常広「もっとわかりやすく甘々なゲームのほうがよかったんじゃないですか?」
ユースケ「うん。でもね、次元の壁を超越しようというのだから、それくらいの業は背負うべきだと思うんだ」
つくね「これ、そんなに覚悟のいる企画だったっけ?」
若者の営みが自分の中に
ユースケ「ラストのアイデアは『名門ポケット学院3』です」
『名門ポケット学院3』はカイロソフトの学校経営シミュレーション。学校の設備を整えて生徒の学びをサポートしたり学園祭を企画したり、ボリュームは満点。丁寧に作られた名作と評価されている。ドット絵のキャラクターがちまちま動く様子はとてもかわいい。
「青春時代の呪縛から抜け出せないの?」や「いい思い出がないから自分の思い通りにできる学校を作りたいのか」などの声が上がったが、とりあえず続ける。
ユースケ「話を聞いてください。テーマは“大きな愛”です」
つくね「やば」
常広「狂気を帯びた敵が敬語で言い出すことじゃん」
ユースケ「敵じゃないよ。味方だよ」
ミス・ユースケが絶対に裏切るキャラクターみたいになったので、ひとまず言うとおりにやってみることにした。我を通すコツは“まっすぐに相手の瞳を見つめること”だそうです。うるせえ!
ユースケ「学生たちの営み。青春の日々。そんなかけがえのないものが自分の中で行わていると思うと興奮しますよね」
常広「こわ」
完全に敵の黒幕の発想である。高潔な精神を持った勇者に倒されてほしい。
これは南海キャンディーズの山里亮太さんのエピソードにインスパイアされているとのこと。アイドルのライブ映像を自分に投影して「ああ、おれの中でアイドルががんばっている……」とテレビで言ってるのを見たことがあるらしい。
常広「これ……いいですね」
つくね「常広さんが闇落ちしてしまった」
俺たちの戦いはまだここからだ!
徐々にプロジェクター大喜利と化してしまった今回の企画。大画面でゲームを遊ぶとシンプルに迫力があり、スクリーンがなくても白壁に投影するだけでオーケーというのもよかった。X3000iのスペックに目を向けると、
- 数年前の製品と比べて、モニターとしての性能が高まっている。
- 音質も悪くない。スピーカー2台(5W×2)のステレオ構成となっており、低い音もしっかり聞こえた。
- 本体の設置方法の自由度が高い(さすがに手持ちは推奨できないけど)。
などの特徴が見られる。‟投影”という特性を生かした遊びかた? はまだまだありそうだ。

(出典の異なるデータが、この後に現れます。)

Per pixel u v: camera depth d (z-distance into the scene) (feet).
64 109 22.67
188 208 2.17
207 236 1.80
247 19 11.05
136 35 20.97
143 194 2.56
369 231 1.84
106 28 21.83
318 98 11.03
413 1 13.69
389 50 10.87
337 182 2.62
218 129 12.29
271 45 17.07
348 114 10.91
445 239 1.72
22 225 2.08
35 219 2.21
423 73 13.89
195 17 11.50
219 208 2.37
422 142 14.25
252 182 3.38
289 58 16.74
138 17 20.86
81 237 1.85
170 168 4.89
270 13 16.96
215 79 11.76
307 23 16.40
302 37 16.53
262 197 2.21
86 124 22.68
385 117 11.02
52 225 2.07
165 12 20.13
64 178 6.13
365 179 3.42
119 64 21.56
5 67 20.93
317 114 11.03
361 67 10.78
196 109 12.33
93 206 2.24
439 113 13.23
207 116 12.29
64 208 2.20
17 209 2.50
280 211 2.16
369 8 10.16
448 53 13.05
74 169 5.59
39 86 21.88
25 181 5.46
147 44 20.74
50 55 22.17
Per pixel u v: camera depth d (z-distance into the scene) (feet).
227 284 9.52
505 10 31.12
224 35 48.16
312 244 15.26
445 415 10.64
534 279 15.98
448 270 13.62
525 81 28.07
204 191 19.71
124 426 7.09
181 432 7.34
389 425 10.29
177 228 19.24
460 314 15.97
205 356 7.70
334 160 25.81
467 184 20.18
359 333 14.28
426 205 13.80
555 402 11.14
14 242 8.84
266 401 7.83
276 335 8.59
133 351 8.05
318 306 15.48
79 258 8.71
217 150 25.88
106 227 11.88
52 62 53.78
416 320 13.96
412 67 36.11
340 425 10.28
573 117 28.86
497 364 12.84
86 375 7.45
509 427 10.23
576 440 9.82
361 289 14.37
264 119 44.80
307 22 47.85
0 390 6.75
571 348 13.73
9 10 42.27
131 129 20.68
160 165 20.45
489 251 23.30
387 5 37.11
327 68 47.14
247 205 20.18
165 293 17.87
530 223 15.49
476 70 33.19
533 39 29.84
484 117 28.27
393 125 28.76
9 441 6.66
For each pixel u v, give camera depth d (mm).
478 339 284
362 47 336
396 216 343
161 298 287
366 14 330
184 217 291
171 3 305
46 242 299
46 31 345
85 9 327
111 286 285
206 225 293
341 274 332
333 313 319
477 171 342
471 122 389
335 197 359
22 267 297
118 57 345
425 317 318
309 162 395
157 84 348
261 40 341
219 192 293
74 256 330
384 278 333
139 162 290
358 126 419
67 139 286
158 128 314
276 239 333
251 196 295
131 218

つくね「プロジェクターというか大画面はやっぱり体験としての没入感が半端ないですね」
常広「映画館でゲームしたい!」
ユースケ「いいね。ゲームをやるのとはちょっと違うけど、僕はNintendo Directとかを映画館で見たい。劇場版ニンダイ」
さらなる迫力を求める一行の、つぎなるターゲットは映画館か。ミス・ユースケは「やべ。劇場版ニンダイ企画、パクられちゃうかな」と心配していたが、そんなことする人いないと思う。(つづく?)